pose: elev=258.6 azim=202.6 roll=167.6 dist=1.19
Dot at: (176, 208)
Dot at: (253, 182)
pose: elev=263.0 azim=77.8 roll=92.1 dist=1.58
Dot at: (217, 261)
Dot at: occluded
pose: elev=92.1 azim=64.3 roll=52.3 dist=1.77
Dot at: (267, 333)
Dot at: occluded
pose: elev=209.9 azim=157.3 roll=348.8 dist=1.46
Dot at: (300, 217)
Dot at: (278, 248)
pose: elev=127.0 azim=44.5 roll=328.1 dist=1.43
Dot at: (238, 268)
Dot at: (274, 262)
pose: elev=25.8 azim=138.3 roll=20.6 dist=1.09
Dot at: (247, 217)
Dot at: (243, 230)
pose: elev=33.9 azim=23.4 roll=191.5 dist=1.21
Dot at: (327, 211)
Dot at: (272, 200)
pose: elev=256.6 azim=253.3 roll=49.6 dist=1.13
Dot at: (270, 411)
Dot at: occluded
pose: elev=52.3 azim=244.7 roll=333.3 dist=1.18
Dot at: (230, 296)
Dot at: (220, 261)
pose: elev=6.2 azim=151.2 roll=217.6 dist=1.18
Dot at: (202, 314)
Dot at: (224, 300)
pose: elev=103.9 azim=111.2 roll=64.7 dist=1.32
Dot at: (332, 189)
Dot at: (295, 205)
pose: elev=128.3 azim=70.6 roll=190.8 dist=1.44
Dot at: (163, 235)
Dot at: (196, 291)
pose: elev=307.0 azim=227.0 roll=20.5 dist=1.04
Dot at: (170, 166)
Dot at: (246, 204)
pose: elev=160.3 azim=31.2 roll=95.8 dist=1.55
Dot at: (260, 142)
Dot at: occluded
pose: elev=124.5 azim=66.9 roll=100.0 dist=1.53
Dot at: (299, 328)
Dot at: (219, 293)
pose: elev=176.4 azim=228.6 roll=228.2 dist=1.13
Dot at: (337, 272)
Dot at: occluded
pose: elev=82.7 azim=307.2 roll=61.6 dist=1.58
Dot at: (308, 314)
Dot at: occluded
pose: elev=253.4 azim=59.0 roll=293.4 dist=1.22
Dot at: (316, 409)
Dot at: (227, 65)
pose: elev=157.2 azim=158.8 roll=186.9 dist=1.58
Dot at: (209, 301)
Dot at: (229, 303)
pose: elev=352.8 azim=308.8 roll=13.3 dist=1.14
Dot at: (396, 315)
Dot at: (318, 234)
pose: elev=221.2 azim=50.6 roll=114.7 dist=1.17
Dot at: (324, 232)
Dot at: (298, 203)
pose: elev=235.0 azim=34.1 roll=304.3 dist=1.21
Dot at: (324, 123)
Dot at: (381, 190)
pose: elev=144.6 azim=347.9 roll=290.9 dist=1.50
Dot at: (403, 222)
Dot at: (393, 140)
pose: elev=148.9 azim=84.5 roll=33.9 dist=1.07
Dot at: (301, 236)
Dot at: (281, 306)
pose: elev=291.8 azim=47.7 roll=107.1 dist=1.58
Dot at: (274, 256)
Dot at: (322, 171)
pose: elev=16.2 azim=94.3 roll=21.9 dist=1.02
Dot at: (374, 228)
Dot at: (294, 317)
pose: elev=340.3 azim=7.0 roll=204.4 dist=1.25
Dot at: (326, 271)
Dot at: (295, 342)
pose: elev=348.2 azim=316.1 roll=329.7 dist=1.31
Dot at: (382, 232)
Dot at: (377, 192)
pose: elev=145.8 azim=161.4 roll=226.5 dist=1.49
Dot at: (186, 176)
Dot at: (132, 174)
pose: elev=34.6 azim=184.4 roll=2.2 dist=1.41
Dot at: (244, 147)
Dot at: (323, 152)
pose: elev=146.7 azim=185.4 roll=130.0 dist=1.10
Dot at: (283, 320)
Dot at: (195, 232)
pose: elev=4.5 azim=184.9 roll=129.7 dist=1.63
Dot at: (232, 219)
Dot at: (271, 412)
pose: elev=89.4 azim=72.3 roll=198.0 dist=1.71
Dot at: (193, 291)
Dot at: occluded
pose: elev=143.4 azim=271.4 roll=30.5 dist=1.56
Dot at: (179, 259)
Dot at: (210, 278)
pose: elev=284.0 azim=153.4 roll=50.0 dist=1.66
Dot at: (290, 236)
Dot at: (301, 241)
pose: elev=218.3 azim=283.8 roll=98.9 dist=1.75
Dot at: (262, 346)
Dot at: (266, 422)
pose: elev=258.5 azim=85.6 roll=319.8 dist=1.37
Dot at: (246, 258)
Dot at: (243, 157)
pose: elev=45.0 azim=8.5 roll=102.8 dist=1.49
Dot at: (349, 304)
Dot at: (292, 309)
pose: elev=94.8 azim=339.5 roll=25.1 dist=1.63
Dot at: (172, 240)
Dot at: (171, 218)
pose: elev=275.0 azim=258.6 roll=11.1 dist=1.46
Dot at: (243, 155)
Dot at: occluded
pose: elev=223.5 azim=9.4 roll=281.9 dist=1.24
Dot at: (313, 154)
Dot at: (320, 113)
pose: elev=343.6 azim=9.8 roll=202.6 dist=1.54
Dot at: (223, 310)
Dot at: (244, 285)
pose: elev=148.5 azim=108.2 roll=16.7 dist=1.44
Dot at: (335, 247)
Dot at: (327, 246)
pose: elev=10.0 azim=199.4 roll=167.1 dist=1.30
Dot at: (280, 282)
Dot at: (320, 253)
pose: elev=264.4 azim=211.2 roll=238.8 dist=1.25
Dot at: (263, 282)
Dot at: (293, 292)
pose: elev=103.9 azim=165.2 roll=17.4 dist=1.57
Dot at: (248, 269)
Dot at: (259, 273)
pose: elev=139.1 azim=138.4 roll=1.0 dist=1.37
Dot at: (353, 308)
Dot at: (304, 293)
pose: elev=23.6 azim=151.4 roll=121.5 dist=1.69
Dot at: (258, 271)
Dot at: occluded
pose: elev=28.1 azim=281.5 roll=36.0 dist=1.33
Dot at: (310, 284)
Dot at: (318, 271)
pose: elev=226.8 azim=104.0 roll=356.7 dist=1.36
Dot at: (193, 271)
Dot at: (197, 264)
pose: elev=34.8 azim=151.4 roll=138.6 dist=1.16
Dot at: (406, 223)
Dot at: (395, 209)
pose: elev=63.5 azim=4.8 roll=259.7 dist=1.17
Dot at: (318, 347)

__What to do__:
Put every line of the records above into a numbered list, leaving out any blank lines.

__Expected answer__:
1. pose: elev=258.6 azim=202.6 roll=167.6 dist=1.19
2. Dot at: (176, 208)
3. Dot at: (253, 182)
4. pose: elev=263.0 azim=77.8 roll=92.1 dist=1.58
5. Dot at: (217, 261)
6. Dot at: occluded
7. pose: elev=92.1 azim=64.3 roll=52.3 dist=1.77
8. Dot at: (267, 333)
9. Dot at: occluded
10. pose: elev=209.9 azim=157.3 roll=348.8 dist=1.46
11. Dot at: (300, 217)
12. Dot at: (278, 248)
13. pose: elev=127.0 azim=44.5 roll=328.1 dist=1.43
14. Dot at: (238, 268)
15. Dot at: (274, 262)
16. pose: elev=25.8 azim=138.3 roll=20.6 dist=1.09
17. Dot at: (247, 217)
18. Dot at: (243, 230)
19. pose: elev=33.9 azim=23.4 roll=191.5 dist=1.21
20. Dot at: (327, 211)
21. Dot at: (272, 200)
22. pose: elev=256.6 azim=253.3 roll=49.6 dist=1.13
23. Dot at: (270, 411)
24. Dot at: occluded
25. pose: elev=52.3 azim=244.7 roll=333.3 dist=1.18
26. Dot at: (230, 296)
27. Dot at: (220, 261)
28. pose: elev=6.2 azim=151.2 roll=217.6 dist=1.18
29. Dot at: (202, 314)
30. Dot at: (224, 300)
31. pose: elev=103.9 azim=111.2 roll=64.7 dist=1.32
32. Dot at: (332, 189)
33. Dot at: (295, 205)
34. pose: elev=128.3 azim=70.6 roll=190.8 dist=1.44
35. Dot at: (163, 235)
36. Dot at: (196, 291)
37. pose: elev=307.0 azim=227.0 roll=20.5 dist=1.04
38. Dot at: (170, 166)
39. Dot at: (246, 204)
40. pose: elev=160.3 azim=31.2 roll=95.8 dist=1.55
41. Dot at: (260, 142)
42. Dot at: occluded
43. pose: elev=124.5 azim=66.9 roll=100.0 dist=1.53
44. Dot at: (299, 328)
45. Dot at: (219, 293)
46. pose: elev=176.4 azim=228.6 roll=228.2 dist=1.13
47. Dot at: (337, 272)
48. Dot at: occluded
49. pose: elev=82.7 azim=307.2 roll=61.6 dist=1.58
50. Dot at: (308, 314)
51. Dot at: occluded
52. pose: elev=253.4 azim=59.0 roll=293.4 dist=1.22
53. Dot at: (316, 409)
54. Dot at: (227, 65)
55. pose: elev=157.2 azim=158.8 roll=186.9 dist=1.58
56. Dot at: (209, 301)
57. Dot at: (229, 303)
58. pose: elev=352.8 azim=308.8 roll=13.3 dist=1.14
59. Dot at: (396, 315)
60. Dot at: (318, 234)
61. pose: elev=221.2 azim=50.6 roll=114.7 dist=1.17
62. Dot at: (324, 232)
63. Dot at: (298, 203)
64. pose: elev=235.0 azim=34.1 roll=304.3 dist=1.21
65. Dot at: (324, 123)
66. Dot at: (381, 190)
67. pose: elev=144.6 azim=347.9 roll=290.9 dist=1.50
68. Dot at: (403, 222)
69. Dot at: (393, 140)
70. pose: elev=148.9 azim=84.5 roll=33.9 dist=1.07
71. Dot at: (301, 236)
72. Dot at: (281, 306)
73. pose: elev=291.8 azim=47.7 roll=107.1 dist=1.58
74. Dot at: (274, 256)
75. Dot at: (322, 171)
76. pose: elev=16.2 azim=94.3 roll=21.9 dist=1.02
77. Dot at: (374, 228)
78. Dot at: (294, 317)
79. pose: elev=340.3 azim=7.0 roll=204.4 dist=1.25
80. Dot at: (326, 271)
81. Dot at: (295, 342)
82. pose: elev=348.2 azim=316.1 roll=329.7 dist=1.31
83. Dot at: (382, 232)
84. Dot at: (377, 192)
85. pose: elev=145.8 azim=161.4 roll=226.5 dist=1.49
86. Dot at: (186, 176)
87. Dot at: (132, 174)
88. pose: elev=34.6 azim=184.4 roll=2.2 dist=1.41
89. Dot at: (244, 147)
90. Dot at: (323, 152)
91. pose: elev=146.7 azim=185.4 roll=130.0 dist=1.10
92. Dot at: (283, 320)
93. Dot at: (195, 232)
94. pose: elev=4.5 azim=184.9 roll=129.7 dist=1.63
95. Dot at: (232, 219)
96. Dot at: (271, 412)
97. pose: elev=89.4 azim=72.3 roll=198.0 dist=1.71
98. Dot at: (193, 291)
99. Dot at: occluded
100. pose: elev=143.4 azim=271.4 roll=30.5 dist=1.56
101. Dot at: (179, 259)
102. Dot at: (210, 278)
103. pose: elev=284.0 azim=153.4 roll=50.0 dist=1.66
104. Dot at: (290, 236)
105. Dot at: (301, 241)
106. pose: elev=218.3 azim=283.8 roll=98.9 dist=1.75
107. Dot at: (262, 346)
108. Dot at: (266, 422)
109. pose: elev=258.5 azim=85.6 roll=319.8 dist=1.37
110. Dot at: (246, 258)
111. Dot at: (243, 157)
112. pose: elev=45.0 azim=8.5 roll=102.8 dist=1.49
113. Dot at: (349, 304)
114. Dot at: (292, 309)
115. pose: elev=94.8 azim=339.5 roll=25.1 dist=1.63
116. Dot at: (172, 240)
117. Dot at: (171, 218)
118. pose: elev=275.0 azim=258.6 roll=11.1 dist=1.46
119. Dot at: (243, 155)
120. Dot at: occluded
121. pose: elev=223.5 azim=9.4 roll=281.9 dist=1.24
122. Dot at: (313, 154)
123. Dot at: (320, 113)
124. pose: elev=343.6 azim=9.8 roll=202.6 dist=1.54
125. Dot at: (223, 310)
126. Dot at: (244, 285)
127. pose: elev=148.5 azim=108.2 roll=16.7 dist=1.44
128. Dot at: (335, 247)
129. Dot at: (327, 246)
130. pose: elev=10.0 azim=199.4 roll=167.1 dist=1.30
131. Dot at: (280, 282)
132. Dot at: (320, 253)
133. pose: elev=264.4 azim=211.2 roll=238.8 dist=1.25
134. Dot at: (263, 282)
135. Dot at: (293, 292)
136. pose: elev=103.9 azim=165.2 roll=17.4 dist=1.57
137. Dot at: (248, 269)
138. Dot at: (259, 273)
139. pose: elev=139.1 azim=138.4 roll=1.0 dist=1.37
140. Dot at: (353, 308)
141. Dot at: (304, 293)
142. pose: elev=23.6 azim=151.4 roll=121.5 dist=1.69
143. Dot at: (258, 271)
144. Dot at: occluded
145. pose: elev=28.1 azim=281.5 roll=36.0 dist=1.33
146. Dot at: (310, 284)
147. Dot at: (318, 271)
148. pose: elev=226.8 azim=104.0 roll=356.7 dist=1.36
149. Dot at: (193, 271)
150. Dot at: (197, 264)
151. pose: elev=34.8 azim=151.4 roll=138.6 dist=1.16
152. Dot at: (406, 223)
153. Dot at: (395, 209)
154. pose: elev=63.5 azim=4.8 roll=259.7 dist=1.17
155. Dot at: (318, 347)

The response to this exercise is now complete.